DATA FOR THIS TASK START

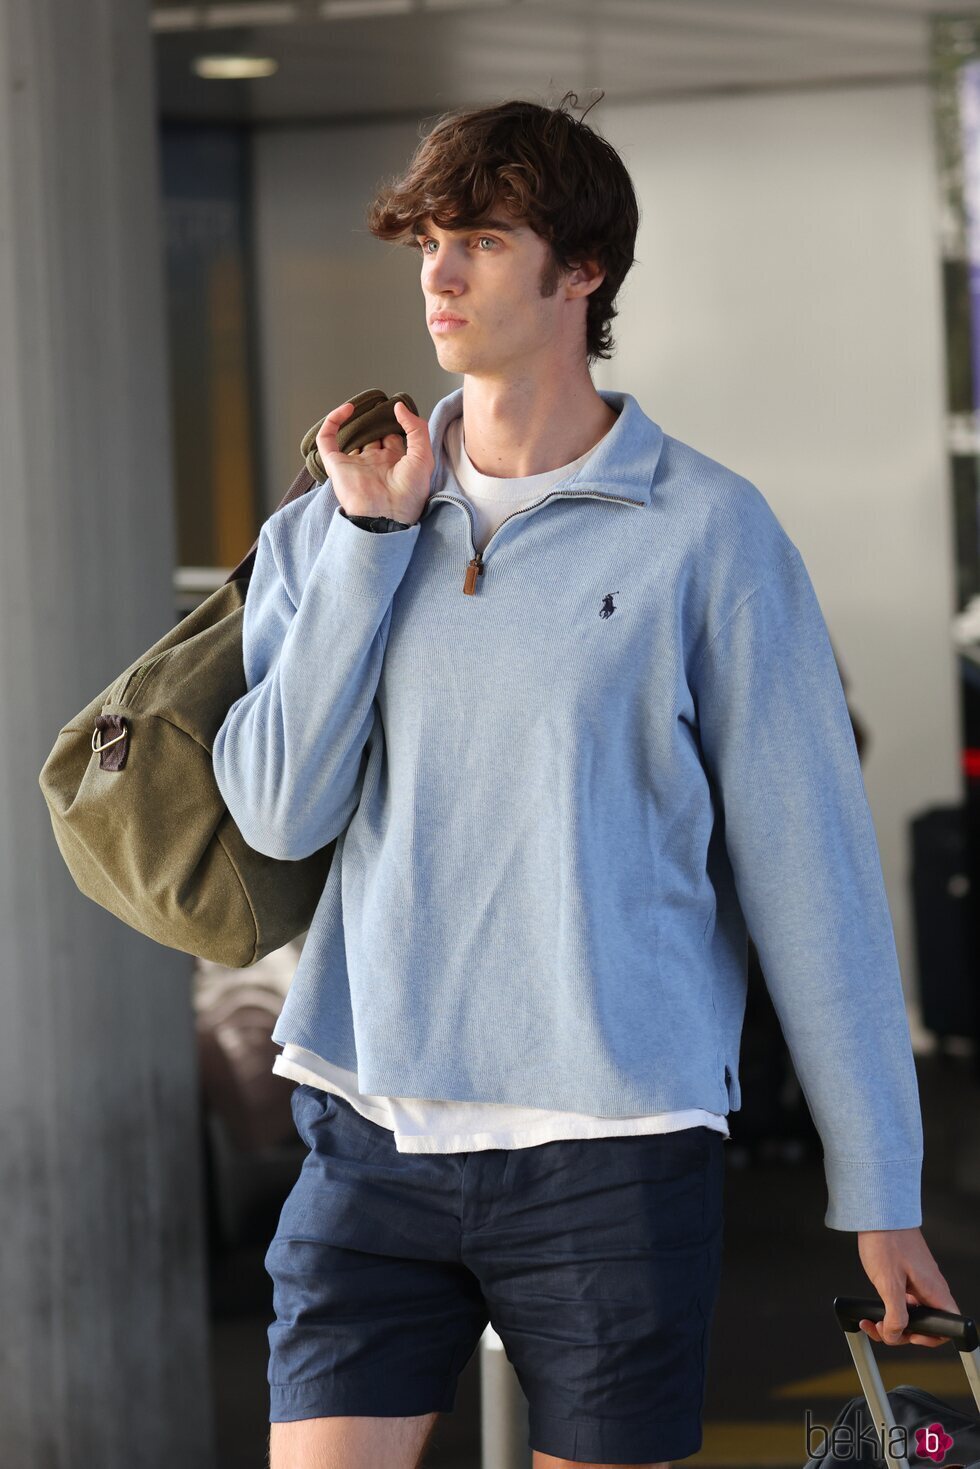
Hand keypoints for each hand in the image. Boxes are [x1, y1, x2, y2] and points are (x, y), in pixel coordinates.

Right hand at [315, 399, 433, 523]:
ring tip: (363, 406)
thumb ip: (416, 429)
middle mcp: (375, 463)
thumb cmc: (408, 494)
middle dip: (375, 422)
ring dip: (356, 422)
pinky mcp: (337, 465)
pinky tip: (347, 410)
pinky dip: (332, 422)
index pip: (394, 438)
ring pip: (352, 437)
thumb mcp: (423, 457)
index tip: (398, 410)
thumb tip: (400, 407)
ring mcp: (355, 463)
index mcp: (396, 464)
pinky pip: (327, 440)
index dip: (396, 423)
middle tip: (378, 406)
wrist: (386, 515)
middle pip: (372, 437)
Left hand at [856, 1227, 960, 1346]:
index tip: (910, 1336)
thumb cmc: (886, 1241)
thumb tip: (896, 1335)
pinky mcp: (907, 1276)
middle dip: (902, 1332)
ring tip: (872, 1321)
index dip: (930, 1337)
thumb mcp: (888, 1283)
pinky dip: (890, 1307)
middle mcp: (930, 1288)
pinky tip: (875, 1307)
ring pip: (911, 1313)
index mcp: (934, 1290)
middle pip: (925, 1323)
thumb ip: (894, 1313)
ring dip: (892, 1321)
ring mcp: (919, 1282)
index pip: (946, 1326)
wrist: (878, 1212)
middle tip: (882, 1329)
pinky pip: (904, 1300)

DATA FOR THIS TASK END
DATA FOR THIS TASK START

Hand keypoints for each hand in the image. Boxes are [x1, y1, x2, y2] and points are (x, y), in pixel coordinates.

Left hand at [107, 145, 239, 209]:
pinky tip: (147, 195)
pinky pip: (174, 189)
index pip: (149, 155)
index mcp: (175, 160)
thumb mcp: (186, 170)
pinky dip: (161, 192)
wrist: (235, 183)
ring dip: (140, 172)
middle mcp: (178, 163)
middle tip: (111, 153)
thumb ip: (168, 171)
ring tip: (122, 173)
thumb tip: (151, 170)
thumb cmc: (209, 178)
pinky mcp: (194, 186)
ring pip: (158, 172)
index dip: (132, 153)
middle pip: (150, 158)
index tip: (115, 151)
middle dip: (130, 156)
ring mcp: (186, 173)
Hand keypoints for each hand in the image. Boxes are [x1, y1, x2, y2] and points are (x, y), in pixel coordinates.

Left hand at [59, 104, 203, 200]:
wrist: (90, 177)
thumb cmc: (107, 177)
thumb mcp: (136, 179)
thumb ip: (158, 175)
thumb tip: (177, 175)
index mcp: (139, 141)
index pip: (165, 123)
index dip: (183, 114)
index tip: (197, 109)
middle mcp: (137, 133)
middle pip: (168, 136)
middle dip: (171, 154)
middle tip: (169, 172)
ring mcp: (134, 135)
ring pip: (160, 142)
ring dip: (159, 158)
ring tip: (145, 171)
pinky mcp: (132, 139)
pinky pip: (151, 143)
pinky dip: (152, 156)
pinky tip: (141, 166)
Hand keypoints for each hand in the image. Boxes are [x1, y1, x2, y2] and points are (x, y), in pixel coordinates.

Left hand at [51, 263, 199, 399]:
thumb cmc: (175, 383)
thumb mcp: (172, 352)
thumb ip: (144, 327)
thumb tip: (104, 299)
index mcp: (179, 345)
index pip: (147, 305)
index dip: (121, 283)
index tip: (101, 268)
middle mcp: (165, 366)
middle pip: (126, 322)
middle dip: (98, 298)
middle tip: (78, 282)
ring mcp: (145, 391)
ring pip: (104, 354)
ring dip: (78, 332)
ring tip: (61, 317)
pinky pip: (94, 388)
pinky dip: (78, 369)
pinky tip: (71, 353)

DATA FOR THIS TASK END
DATA FOR THIS TASK START

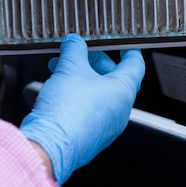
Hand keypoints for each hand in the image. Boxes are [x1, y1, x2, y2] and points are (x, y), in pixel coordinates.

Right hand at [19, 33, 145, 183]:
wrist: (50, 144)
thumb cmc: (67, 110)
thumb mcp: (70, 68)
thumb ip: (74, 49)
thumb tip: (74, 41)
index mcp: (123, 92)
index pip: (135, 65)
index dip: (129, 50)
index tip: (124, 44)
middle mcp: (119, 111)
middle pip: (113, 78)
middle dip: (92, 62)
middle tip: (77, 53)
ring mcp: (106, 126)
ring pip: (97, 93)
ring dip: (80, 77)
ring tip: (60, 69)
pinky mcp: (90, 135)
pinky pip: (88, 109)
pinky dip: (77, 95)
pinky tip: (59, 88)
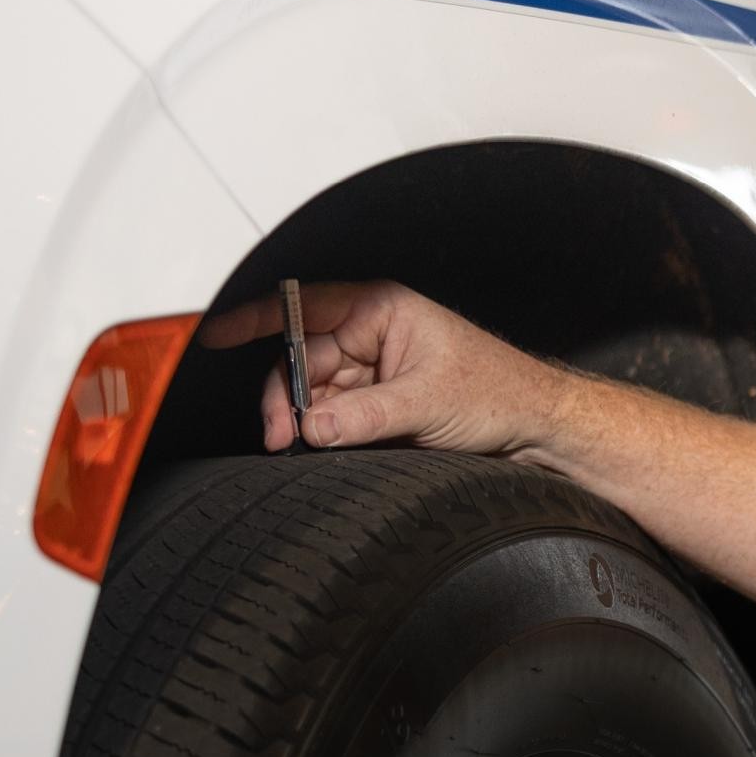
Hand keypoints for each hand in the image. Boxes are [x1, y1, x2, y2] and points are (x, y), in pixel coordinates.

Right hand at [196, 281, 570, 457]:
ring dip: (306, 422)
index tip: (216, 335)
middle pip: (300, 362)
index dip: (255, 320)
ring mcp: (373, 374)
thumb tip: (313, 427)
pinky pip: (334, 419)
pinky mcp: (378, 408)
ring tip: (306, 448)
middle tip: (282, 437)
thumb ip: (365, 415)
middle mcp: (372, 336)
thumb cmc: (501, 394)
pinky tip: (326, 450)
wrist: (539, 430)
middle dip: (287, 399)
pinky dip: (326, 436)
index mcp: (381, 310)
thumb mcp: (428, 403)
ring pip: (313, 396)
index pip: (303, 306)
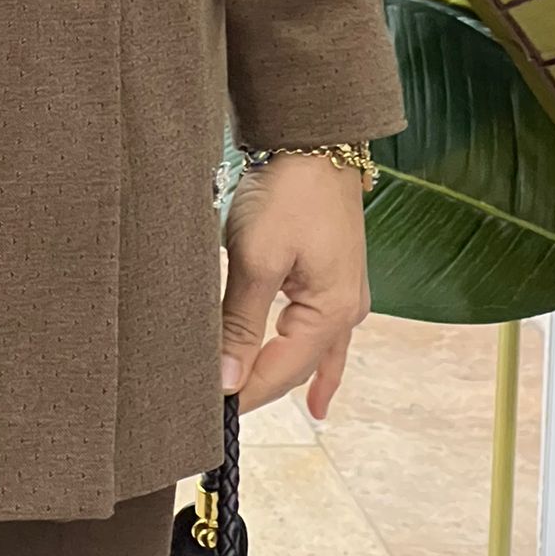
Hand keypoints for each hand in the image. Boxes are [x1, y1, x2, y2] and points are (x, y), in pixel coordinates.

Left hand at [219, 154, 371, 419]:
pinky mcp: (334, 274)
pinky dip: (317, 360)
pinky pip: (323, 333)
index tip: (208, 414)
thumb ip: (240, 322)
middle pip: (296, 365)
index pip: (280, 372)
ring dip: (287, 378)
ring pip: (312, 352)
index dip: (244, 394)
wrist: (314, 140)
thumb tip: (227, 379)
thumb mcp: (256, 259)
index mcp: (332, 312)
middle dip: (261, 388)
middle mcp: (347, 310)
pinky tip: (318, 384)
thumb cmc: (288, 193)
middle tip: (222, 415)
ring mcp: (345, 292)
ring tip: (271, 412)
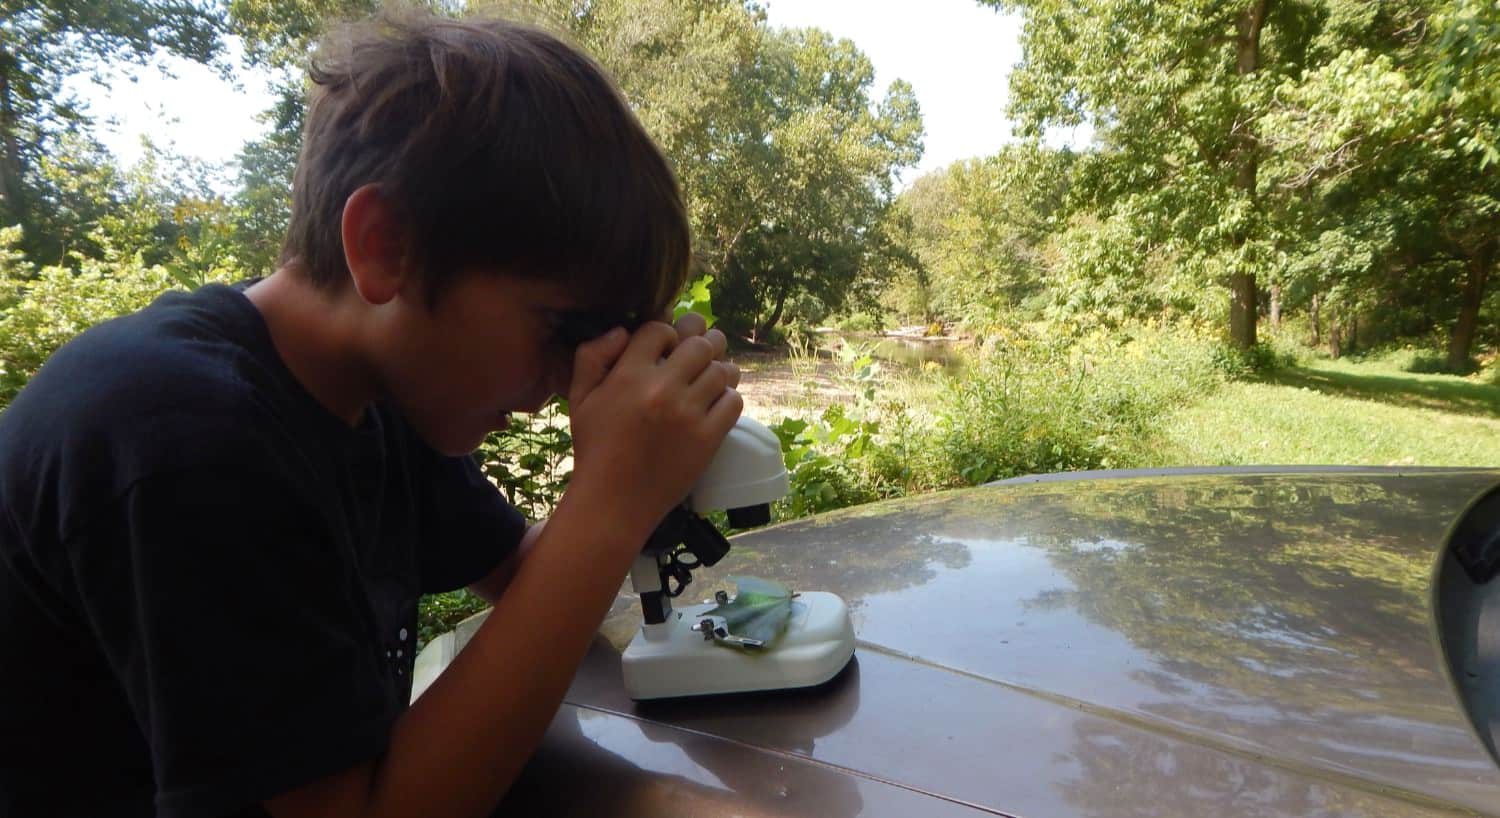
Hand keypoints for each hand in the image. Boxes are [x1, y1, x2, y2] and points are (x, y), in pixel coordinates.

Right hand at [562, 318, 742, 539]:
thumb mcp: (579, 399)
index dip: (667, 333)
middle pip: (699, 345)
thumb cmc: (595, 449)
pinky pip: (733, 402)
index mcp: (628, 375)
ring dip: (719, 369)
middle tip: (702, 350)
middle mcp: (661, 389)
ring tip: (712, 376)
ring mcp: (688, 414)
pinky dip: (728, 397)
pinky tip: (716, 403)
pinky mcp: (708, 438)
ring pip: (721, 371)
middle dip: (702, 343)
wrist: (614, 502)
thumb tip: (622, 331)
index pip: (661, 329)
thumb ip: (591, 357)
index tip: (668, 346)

DATA FOR THIS TASK END

EXERCISE DIRECTIONS: The word to find is "Right". Copy every line of the data that holds it.

SOLUTION TO THE EXERCISE:
Right hand at [315, 399, 433, 523]:
Right hand at [19, 33, 145, 183]:
Right hand at [196, 281, 570, 457]:
Right hand at [562, 318, 742, 539]:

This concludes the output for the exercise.